Vierzehn Jahre wurden von Baubeginn an benötigt, um den neuen Flughafen in Berlin fertigzustellen. Sechzehn Jahre lagen zwischen ersten Planungen und der Eröffnung der Hamburger Elbphilharmonie. „Wann wird er denn nun endlich fertig?“ fragen die Menschen, wenn sie am alten Stuttgarter Kopfbahnhof ankommen und nun schon seit Jahren absurd lange und beschwerliche Umgehungswege hinter sich bringen müssen, um vom maroden Bahnsteig in der taubenverdreckten, zugigen Resthalle, in die Innenstadt oder auch nur zur Anschluss-S-Bahn zu gelangen. Wann wird er endlich fertig, der neue Bahnhof?

Eine Gelegenheit, sich davon ein Bild zu machen – es gewissermaßen der Restauratorin bei Jeff Wall gleichzutun und in die Weite zu blicken – , hat die unter der Riesenbaustelle leidende Bevölkerung alle Jahre an Ostern. Bei „Tagen der offenen Baustelle“ drängen sich die Massen der Neugierigen unter spinnennetzartigem Gerüstgewirr hindurch, stolpern über Metalltreppen und provisorisch ausgebreitete Schalungsbretter durch die Wunde im Herzen Stuttgarts, still staunend und emsig fotografierend. Mehr als 100.000 Besucher waren es dieses Jahr an den drei Tagen, an denen sie eingeladen waren, das auch nach jetzt dreißig Jahren Planung und zwölf Jahren Bauzeit noch immer unvollendete Werk zu besichtigen.

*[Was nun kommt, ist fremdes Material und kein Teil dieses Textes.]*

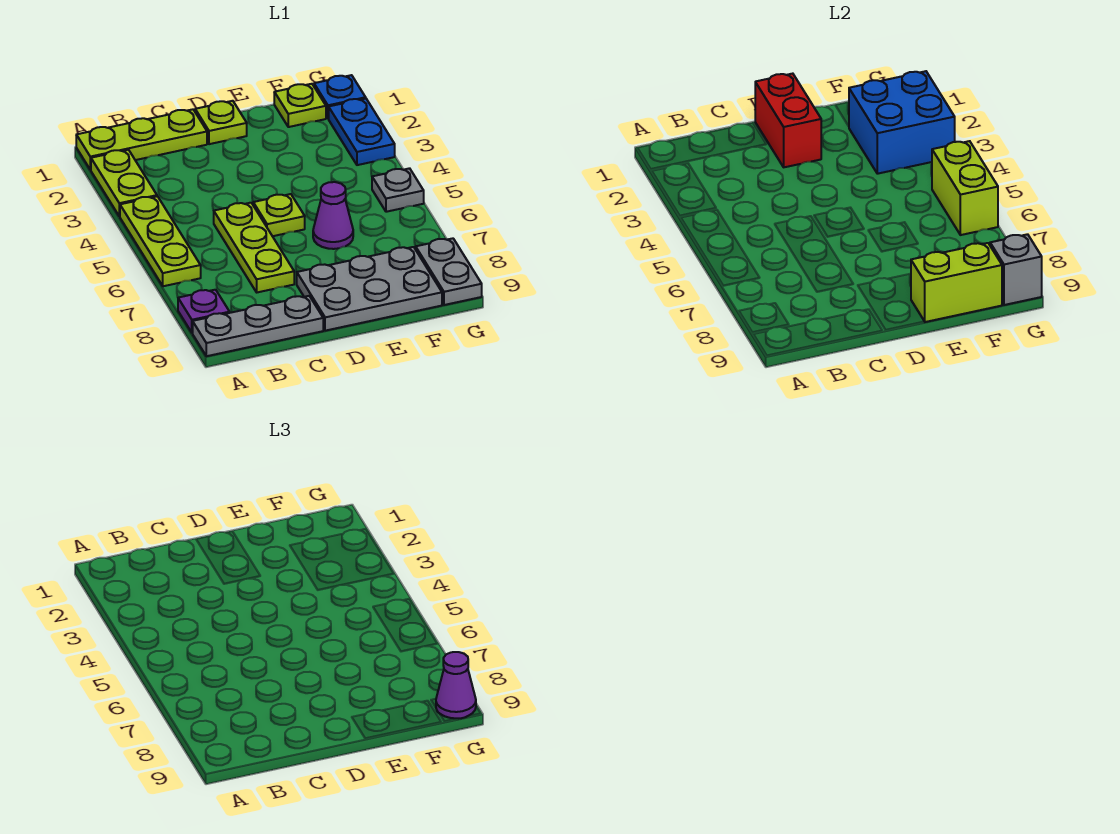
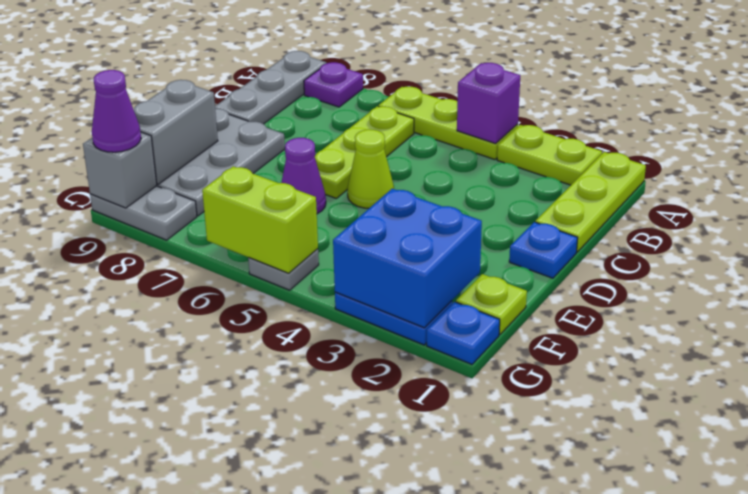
none -> purple 1x1 brick [457,63,520,144]
lime 1x3 plate [214,203,294,292] -> lime 1x3 plate turned to [315,106,414,199]
lime 1x1 plate [195,101,247,144] -> blue 1x1 plate [509,222,578,278]
red 1x2 brick [755,74,821,167] -> none
lime 1x1 plate [253,194,305,236] -> lime 1x1 cone [347,129,394,208]
lime 1x2 brick [911,243,1002,322] -> grey 1x2 brick [134,80,218,184]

Die Fülle der Aufgaben gleicht einer Hydra

Es ist die Größe einer Aufgabe, die verstummen lässt. Einen solchen Bahnhof zu errichten – in diesem Fall: ihn hineinzugraben in den Untergrund des Zentrums einer Großstadt – gleicht einem geradezu babylonischen Plan. Die elegant geschwungenen Kelchstützen, die komplexen Lichtaugen, die ganze unfassbare Vielfalt und Vielzahl der Aufgaben, die hier geplant und abgearbeitet werden müssen, mit Abermillionen Details, Kabelanschlüssen, Dichtungen, Bewehrungen – sie alle gemeinsam gleichen einer Hydra: jedes gelöste Problem trägt die Gefahr in sich, dass sich zwei neue Herausforderungen auftun. Schließlich ist das, was zu sehen ist, erst der Rohbau, was wird noch alles folgen müssen: Gleise und Bodenbeläge, Lampen und Schilder, Papierkörbe und Signale, Treppen und Aufzüge, Kioske und Toiletten, Bänke und Automaten. Wann wird all das endlich fertig sein?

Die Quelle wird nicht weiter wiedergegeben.